To focus too much on the tech nitty-gritty is to miss the point of the Obi Worldphone MV1. It's a very different phone and it needs this angle in the UK because while Obi Worldphone claims it has found a gap in the market, there are many decent-looking £100 to £150 phones available here.

Software

Another example of Obi Worldphone embracing its unusual side is its use of CyanogenMod. While not the underground 'scene' custom Android UI it used to be, CyanogenMod is still wilfully different. It has a look all of its own, and rejects the pretty-but-restrictive direction the last few generations of Android have adopted.

For example, you can tweak home screens so that they fit in 36 app icons rather than the usual 16. It's out to provide the flexibility Android used to have alongside a modern look and feel. The highlight of this is the apps menu, which is a fast-moving vertical scroll whose alphabet markers make it even easier to navigate than that of Android Marshmallow.

There's a real appeal here for those who want a phone quite unlike the Samsungs and iPhones, and the somewhat-diminishing Sonys.

Performance and Spec

This advantage doesn't wallpaper-paste over everything, of course. For one, the Obi Worldphone MV1 is not a powerful phone. Like a Nissan Figaro, its striking looks attract attention away from its piddly engine.

The phone has a Snapdragon 212 CPU, a bottom-rung Qualcomm chipset with four cores of the lowly and dated Cortex-A7 breed. Its performance is acceptable, and just that. There's some lag at times, new app loads are relatively slow, but the MV1 is not a chore to use. This may be down to the phone's use of 2GB RAM rather than 1GB.

Its issue is that there are far more capable phones at the price. The Wileyfox Swift is the obvious one to mention. It is also an oddball that uses the CyanogenMod software, is available for £120 and has a more powerful Snapdragon 410 chipset, making it faster.

Camera

A little bit of occasional slow-down may be easy to accept in a cheap phone, but a sloth-like camera is not. The Obi Worldphone MV1 has a low-end camera setup, with an 8MP rear camera and a 2MP one on the front - but it's the slow shooting speed that annoyed us.

Shutter lag means you're left actively waiting until you can take another shot, and the HDR mode is interminably slow. It takes the fun out of using a phone camera. The CyanogenMod camera app is also over-designed, using a gesture system to flick between modes where other phone-makers reverted to a much simpler style years ago.
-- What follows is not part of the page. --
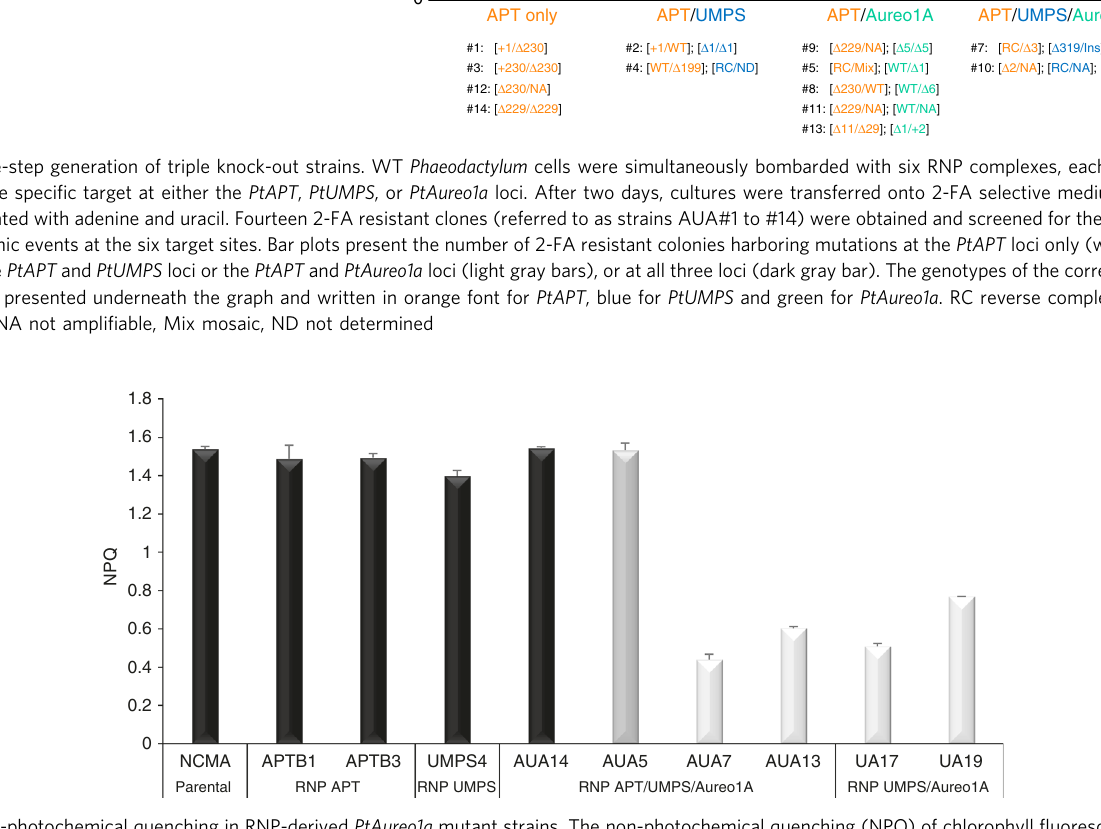
Fig. 6 Non-photochemical quenching in RNP-derived PtAureo1a mutant strains. The non-photochemical quenching (NPQ) of chlorophyll fl uorescence was measured after ten minutes of illumination with 700 µ mol photons m − 2 s − 1 of actinic red light. The parental NCMA strain, two PtAPT single mutants (APTB1 and APTB3), a PtUMPS single mutant (UMPS4) and strain AUA14 showing no TM at the PtAureo1a loci served as controls (black bars). Several strains derived from multiplexing experiments — including a PtAureo1a monoallelic mutant (AUA5; dark gray bar), as well as PtAureo1a biallelic mutants (AUA7, AUA13, UA17, and UA19; light gray bars) — were characterized. The genotypes of these strains are shown in Supplementary Fig. 14. Data are the average of n = 2 independent repeats, bars show SD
Actual image quality is fine for an 8MP camera, and it doesn't have any huge issues with overexposure, but as with the processor we're right at the price border that unlocks better hardware. Small-brand 13MP phones exist at a similar price, and most phones are faster to shoot. The camera is also a little inconsistent, with white balance and exposure changing significantly from shot to shot.

“More attention seems to have been paid to its bizarre design and the misguided image of it as some kind of budget saviour than the essentials”
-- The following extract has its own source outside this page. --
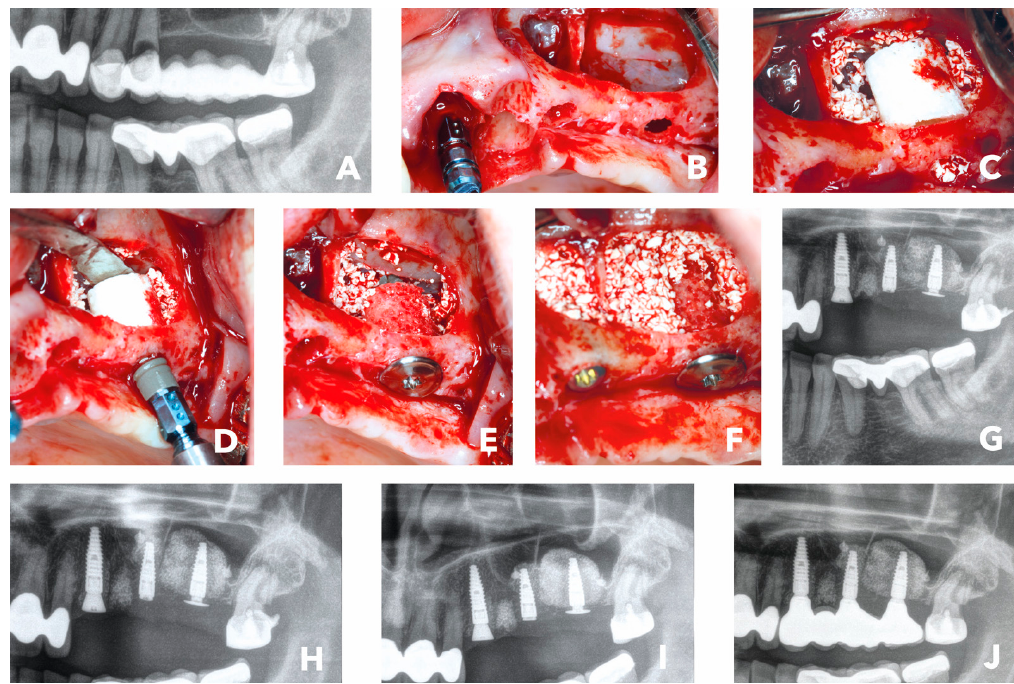
Figure 4. ( A ) Initial situation: Radiological image of bridge retained second quadrant with hopeless teeth #23 and #24. ( B ) External sinus floor elavation and implant placement #23. ( C ) Placement of a 7-mm bone ring block #27 and bovine bone substitute. ( D ) Implant placement. ( E ) Crestal placement of a fication screw to secure the bone graft and implant. ( F ) Implant placement in #25 and sinus cavity filled with bovine bone substitute. ( G ) Post-op x-ray. ( H ) Radiographical control 6 months after surgery. ( I ) Radiographical control 1 week later when the implants were uncovered and prosthodontic impression made. ( J ) Radiographical image of final prosthetic restoration 6.5 months after initial surgery.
A few basics in the Obi Worldphone MV1 feel a little neglected. This is nothing like the Moto G line, a series of phones whose whole remit is to provide as solid an experience as possible in the areas that matter. Battery life suffers in this respect too.
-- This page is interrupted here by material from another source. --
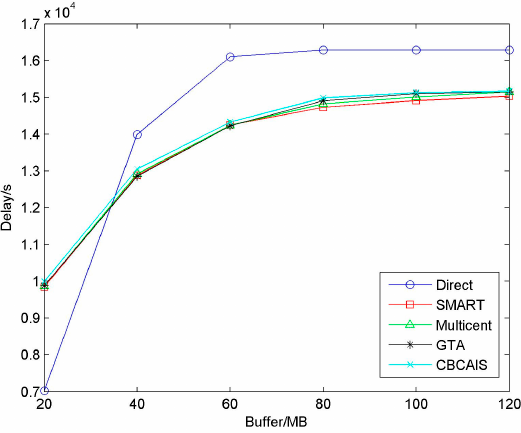
Figure 10. Delivery delay for varying buffer size.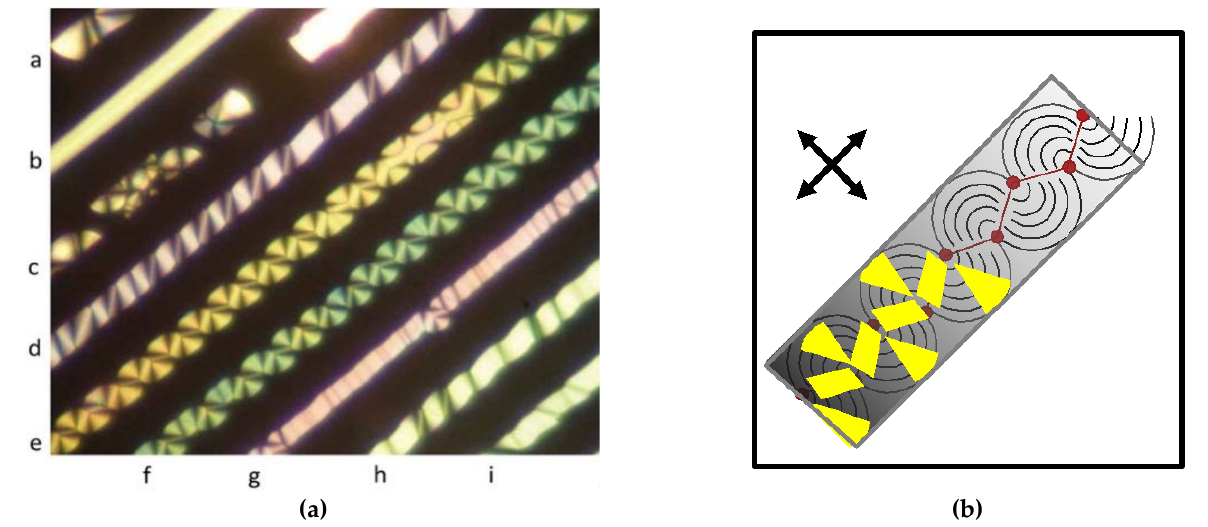
Figure 10. Taken from Bramble et al. [21], photographed at 150° in reflection mode, between crossed polars. ( a ) Stripes of a columnar Col h mesophase spontaneously aligned on a patterned silicon substrate with alternate 25 µ m-wide bands of a wetting and non-wetting surface. ( b ) An analysis of the director field of the egg and dart patterns in stripes e and f, in terms of the developable domain. The red lines joining them indicate the domain boundaries.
The MV1 has a totally standard 2500mAh battery, the same rough size used in all reputable phones of this size and budget. However, it's terrible at holding onto its charge on standby meaning if it's not put on charge overnight, it'll almost certainly be dead by morning after a solid day’s use.

It seems to be a software issue that may be solved with an update, but like the poor camera performance, is indicative of a lack of attention to detail in places that really matter.

Verdict

The Obi Worldphone MV1 is a super-affordable phone with an interesting hook - that it comes from a company set up by John Sculley. However, Sculley isn't Steve Jobs and he isn't Jonathan Ive.

More attention seems to have been paid to its bizarre design and the misguided image of it as some kind of budget saviour than some of the smartphone essentials that matter much more to most. A year or two ago the Obi Worldphone MV1 would have been a remarkable achievement, but thanks to its just-passable performance and very slow camera, there are much better phones available for around £120.